1. There's a letter or number at the beginning, followed by a possible space and at least another character.
2. The word "blah" is in there, but could be "blaaaahhhhhh", but not "blaahhhhhhh".
3. It has to end with a special character.

This is just the *beginning* of how elaborate a regular expression can get. It's terrifying to glance at, but not hard to understand if you take it letter-by-letter. Take notes if you have to.

## Lookaheads

One of the more fiddly and confusing components of regular expressions is a "lookahead". Think of the computer holding onto a specific letter:

- /abbazabba/

It will go through each letter, step by step, to find the match ("a","b","b","a","z"...)

Now, what if you want to search for that element, but with a somewhat unrelated thing elsewhere in that string? You'd normally have to have the computer zip ahead to find it. with lots of text in the middle.

Instead, you can have the computer literally "look ahead" while holding its place:

- /abbazabba(?=wammajamma)/

In the above situation, it'll first look for "abbazabba", then try to find "wammajamma" *anywhere* else in the string. This can be useful to satisfy certain conditions ([password](encryption.md) requirements, for example).

## Greedy/lazy

The type of data regex returns can be greedy (where it pulls from a wider range of data to get a return) or lazy (where it grabs the next available data).

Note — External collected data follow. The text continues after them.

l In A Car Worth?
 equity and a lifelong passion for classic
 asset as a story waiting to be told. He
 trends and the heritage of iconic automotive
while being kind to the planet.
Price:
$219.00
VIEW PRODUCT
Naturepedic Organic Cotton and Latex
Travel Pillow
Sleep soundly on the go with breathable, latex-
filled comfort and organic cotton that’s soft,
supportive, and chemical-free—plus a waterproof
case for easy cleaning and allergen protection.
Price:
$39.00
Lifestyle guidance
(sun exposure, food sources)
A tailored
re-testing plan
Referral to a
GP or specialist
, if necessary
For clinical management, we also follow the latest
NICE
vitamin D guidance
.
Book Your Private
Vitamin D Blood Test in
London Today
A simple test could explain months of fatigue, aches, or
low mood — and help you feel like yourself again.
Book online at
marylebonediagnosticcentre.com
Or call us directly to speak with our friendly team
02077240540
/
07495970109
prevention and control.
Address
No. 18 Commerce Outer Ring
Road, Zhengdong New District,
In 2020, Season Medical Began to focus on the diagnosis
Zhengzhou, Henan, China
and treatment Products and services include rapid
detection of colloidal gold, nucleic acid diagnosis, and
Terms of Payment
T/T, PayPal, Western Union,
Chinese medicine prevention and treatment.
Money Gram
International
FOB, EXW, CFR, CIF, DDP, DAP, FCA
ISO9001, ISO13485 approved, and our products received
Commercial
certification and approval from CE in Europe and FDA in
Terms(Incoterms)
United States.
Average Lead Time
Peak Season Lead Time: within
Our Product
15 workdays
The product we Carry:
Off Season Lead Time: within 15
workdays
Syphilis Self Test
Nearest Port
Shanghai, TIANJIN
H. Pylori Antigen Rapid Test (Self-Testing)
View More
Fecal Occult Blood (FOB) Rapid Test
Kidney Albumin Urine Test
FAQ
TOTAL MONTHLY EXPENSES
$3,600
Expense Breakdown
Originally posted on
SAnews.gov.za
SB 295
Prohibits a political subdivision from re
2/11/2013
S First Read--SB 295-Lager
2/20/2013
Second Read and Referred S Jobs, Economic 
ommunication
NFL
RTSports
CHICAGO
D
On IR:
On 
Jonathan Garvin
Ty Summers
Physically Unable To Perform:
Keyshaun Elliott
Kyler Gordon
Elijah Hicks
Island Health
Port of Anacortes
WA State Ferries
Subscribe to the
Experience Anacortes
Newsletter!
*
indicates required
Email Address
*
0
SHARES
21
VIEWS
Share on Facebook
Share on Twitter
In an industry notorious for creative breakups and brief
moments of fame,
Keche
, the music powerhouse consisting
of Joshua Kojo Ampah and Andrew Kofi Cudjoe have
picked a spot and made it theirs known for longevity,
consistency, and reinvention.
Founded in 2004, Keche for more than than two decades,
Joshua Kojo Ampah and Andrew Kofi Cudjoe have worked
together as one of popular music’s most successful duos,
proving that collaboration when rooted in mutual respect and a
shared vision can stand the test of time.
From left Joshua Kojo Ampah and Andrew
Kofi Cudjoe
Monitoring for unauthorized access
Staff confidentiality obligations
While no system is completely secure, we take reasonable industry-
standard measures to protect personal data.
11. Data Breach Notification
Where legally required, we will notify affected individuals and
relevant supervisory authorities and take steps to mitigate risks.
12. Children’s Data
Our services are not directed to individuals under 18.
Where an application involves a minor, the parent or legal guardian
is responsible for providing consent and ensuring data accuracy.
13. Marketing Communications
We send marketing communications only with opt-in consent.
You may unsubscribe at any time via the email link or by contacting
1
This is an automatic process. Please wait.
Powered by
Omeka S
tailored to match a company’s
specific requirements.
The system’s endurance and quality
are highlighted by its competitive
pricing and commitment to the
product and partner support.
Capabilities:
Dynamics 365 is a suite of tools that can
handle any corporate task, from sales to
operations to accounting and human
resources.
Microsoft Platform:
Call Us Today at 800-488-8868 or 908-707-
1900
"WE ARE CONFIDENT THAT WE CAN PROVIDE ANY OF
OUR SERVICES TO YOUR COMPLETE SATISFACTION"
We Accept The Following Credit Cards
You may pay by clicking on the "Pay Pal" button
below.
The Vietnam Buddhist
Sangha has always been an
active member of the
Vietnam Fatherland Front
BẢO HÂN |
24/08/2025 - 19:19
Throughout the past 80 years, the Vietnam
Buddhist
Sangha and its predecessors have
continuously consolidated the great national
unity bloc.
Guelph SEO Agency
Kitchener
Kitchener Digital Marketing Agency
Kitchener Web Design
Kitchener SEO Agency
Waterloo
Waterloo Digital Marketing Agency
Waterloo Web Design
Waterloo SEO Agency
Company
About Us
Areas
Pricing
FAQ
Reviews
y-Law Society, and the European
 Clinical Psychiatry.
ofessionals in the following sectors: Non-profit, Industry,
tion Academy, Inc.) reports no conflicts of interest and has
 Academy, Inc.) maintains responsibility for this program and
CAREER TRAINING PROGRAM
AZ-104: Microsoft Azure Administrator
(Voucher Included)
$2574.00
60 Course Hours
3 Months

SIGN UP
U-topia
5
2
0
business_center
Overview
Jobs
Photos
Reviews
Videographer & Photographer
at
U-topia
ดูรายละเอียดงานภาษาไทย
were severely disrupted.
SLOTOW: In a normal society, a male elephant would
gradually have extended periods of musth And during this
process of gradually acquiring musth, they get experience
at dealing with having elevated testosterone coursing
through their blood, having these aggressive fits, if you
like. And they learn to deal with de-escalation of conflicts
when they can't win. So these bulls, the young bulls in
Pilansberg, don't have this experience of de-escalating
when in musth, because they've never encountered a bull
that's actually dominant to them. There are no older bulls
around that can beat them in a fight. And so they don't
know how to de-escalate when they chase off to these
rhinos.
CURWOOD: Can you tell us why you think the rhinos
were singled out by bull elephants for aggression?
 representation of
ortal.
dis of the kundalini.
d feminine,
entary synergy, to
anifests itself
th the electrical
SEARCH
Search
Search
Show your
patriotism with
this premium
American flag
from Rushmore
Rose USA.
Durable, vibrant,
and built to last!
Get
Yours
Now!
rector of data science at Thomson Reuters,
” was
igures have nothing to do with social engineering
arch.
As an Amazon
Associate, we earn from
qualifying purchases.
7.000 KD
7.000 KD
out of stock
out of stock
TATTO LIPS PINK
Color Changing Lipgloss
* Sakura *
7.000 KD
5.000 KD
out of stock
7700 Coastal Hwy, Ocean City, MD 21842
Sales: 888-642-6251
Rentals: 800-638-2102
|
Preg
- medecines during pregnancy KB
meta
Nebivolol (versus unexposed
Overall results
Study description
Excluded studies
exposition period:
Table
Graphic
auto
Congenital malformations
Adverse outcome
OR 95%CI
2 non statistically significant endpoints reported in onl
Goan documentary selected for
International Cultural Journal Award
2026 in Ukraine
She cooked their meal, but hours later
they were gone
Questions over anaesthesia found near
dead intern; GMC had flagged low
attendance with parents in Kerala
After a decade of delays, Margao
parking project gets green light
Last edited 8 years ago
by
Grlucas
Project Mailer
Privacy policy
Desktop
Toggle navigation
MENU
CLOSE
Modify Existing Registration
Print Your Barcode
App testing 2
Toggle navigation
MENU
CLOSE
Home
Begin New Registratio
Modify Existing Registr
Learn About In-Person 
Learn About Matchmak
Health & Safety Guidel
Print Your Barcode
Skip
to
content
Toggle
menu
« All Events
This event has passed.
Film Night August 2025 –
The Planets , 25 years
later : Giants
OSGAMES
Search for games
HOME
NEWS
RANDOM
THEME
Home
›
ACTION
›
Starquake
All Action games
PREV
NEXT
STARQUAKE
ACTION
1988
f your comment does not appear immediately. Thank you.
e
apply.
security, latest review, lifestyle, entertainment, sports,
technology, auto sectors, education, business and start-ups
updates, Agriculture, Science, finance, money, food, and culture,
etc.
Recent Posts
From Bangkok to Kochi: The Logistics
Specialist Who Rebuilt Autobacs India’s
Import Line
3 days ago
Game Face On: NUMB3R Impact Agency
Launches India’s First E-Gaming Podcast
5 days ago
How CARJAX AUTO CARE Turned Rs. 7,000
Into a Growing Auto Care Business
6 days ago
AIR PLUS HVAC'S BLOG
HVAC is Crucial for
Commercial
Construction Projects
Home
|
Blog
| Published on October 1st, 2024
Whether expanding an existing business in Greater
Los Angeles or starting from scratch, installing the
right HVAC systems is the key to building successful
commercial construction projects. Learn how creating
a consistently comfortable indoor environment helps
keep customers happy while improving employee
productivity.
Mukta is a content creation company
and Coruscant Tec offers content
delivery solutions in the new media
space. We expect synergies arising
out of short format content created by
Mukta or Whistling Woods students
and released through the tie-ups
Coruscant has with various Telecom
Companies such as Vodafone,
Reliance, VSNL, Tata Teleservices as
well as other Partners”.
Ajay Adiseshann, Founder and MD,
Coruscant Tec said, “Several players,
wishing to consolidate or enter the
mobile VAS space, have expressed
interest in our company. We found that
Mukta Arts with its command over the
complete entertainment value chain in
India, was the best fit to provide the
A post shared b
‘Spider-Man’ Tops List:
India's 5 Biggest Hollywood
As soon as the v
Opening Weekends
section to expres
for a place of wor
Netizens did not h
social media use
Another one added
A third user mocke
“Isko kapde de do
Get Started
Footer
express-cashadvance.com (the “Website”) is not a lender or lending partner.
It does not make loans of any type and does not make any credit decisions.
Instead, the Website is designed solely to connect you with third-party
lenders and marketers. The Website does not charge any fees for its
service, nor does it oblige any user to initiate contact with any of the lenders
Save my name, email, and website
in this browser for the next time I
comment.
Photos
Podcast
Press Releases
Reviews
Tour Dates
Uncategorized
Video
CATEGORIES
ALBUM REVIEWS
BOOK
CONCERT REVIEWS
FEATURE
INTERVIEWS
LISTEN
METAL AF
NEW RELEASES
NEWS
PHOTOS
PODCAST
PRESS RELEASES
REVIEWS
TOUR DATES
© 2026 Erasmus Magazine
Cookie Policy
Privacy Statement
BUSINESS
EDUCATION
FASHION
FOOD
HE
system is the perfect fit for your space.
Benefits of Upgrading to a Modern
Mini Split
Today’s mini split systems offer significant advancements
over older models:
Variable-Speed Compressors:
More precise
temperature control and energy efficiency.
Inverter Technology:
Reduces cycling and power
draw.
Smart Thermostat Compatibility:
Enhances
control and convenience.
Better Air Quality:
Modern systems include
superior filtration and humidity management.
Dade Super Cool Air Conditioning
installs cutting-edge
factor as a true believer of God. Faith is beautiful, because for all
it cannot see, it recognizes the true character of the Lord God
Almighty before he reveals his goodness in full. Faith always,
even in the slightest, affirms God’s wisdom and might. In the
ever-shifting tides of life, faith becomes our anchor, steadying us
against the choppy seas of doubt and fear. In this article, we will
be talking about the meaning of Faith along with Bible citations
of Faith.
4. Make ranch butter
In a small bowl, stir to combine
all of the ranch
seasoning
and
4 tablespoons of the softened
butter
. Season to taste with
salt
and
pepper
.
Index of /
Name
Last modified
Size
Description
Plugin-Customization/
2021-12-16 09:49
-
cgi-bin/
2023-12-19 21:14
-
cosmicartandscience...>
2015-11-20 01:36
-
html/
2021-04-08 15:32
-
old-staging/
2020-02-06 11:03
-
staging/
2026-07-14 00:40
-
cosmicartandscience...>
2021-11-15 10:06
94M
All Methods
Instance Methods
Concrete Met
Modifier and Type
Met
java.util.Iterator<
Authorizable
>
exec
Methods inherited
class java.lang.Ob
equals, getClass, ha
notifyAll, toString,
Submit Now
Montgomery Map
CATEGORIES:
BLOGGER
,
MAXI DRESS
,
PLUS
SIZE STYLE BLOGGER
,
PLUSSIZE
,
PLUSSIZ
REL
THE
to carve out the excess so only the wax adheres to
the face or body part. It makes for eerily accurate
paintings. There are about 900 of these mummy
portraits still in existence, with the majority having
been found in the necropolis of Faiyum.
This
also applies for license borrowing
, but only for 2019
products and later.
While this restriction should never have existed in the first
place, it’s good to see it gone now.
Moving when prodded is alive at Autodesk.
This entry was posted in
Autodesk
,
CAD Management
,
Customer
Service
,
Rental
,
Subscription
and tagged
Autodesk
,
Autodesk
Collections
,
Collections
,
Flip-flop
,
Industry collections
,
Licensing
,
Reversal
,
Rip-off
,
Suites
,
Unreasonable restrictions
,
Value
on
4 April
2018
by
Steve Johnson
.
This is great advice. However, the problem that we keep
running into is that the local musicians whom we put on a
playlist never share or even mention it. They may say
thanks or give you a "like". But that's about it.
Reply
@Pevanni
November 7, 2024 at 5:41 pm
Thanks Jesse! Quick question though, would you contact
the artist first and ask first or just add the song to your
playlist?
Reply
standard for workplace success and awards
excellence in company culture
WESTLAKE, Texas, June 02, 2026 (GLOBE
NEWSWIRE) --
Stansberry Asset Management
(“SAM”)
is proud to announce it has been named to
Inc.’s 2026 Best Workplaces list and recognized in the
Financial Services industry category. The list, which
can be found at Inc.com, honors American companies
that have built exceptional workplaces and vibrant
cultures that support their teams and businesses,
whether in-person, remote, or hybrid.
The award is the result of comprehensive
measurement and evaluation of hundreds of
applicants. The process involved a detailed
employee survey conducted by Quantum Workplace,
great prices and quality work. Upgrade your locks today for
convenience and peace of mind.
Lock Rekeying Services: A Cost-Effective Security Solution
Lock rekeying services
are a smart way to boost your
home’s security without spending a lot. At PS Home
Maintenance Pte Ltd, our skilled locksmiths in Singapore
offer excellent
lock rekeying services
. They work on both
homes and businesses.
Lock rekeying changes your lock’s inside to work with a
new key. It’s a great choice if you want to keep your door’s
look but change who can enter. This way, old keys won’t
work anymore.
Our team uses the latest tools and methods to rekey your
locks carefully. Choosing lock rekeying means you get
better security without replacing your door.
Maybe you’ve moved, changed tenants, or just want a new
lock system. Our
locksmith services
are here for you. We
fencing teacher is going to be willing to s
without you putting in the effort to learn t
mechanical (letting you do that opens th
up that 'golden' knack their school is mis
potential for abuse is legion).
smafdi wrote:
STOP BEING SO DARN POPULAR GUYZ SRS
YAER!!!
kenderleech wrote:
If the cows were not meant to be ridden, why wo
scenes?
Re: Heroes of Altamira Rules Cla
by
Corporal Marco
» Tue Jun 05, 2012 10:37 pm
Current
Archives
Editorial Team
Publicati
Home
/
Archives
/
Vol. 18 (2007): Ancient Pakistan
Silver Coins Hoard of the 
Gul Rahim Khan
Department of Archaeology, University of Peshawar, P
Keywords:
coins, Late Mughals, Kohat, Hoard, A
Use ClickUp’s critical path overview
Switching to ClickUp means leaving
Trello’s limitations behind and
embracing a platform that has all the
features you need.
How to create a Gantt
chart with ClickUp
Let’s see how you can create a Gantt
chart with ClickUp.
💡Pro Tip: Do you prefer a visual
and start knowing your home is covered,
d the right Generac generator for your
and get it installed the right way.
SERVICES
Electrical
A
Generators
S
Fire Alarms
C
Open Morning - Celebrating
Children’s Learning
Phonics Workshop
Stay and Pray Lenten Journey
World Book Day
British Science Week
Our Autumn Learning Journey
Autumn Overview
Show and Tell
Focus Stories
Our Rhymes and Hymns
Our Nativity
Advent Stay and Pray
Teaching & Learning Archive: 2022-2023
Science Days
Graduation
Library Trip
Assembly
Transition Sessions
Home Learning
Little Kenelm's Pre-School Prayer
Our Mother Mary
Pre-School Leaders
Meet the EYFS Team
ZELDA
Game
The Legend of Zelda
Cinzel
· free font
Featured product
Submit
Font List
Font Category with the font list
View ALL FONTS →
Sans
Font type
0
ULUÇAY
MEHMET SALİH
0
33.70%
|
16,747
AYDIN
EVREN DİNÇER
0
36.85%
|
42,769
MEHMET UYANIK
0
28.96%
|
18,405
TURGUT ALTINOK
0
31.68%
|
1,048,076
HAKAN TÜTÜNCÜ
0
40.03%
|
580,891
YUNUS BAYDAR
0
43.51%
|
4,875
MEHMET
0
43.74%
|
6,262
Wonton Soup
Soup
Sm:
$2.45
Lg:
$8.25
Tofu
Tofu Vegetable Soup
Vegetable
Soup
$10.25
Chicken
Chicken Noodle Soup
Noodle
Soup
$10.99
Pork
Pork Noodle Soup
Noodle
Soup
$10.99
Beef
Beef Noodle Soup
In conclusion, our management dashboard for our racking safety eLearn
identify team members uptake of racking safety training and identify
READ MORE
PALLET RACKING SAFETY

- e.g., given the text `<em>hello world</em>`
- If you search <.+> (which is looking for "<", then 1 or more non-newline character, then "<"), your intuition would say that it's present twice.
- A greedy search (which is typically standard) will yield 1 match, from the first "<" to the last ">".
- A lazy search (i.e., <.+?>) will tell it to repeat as few times as possible, which will stop the matching and yield 2 results.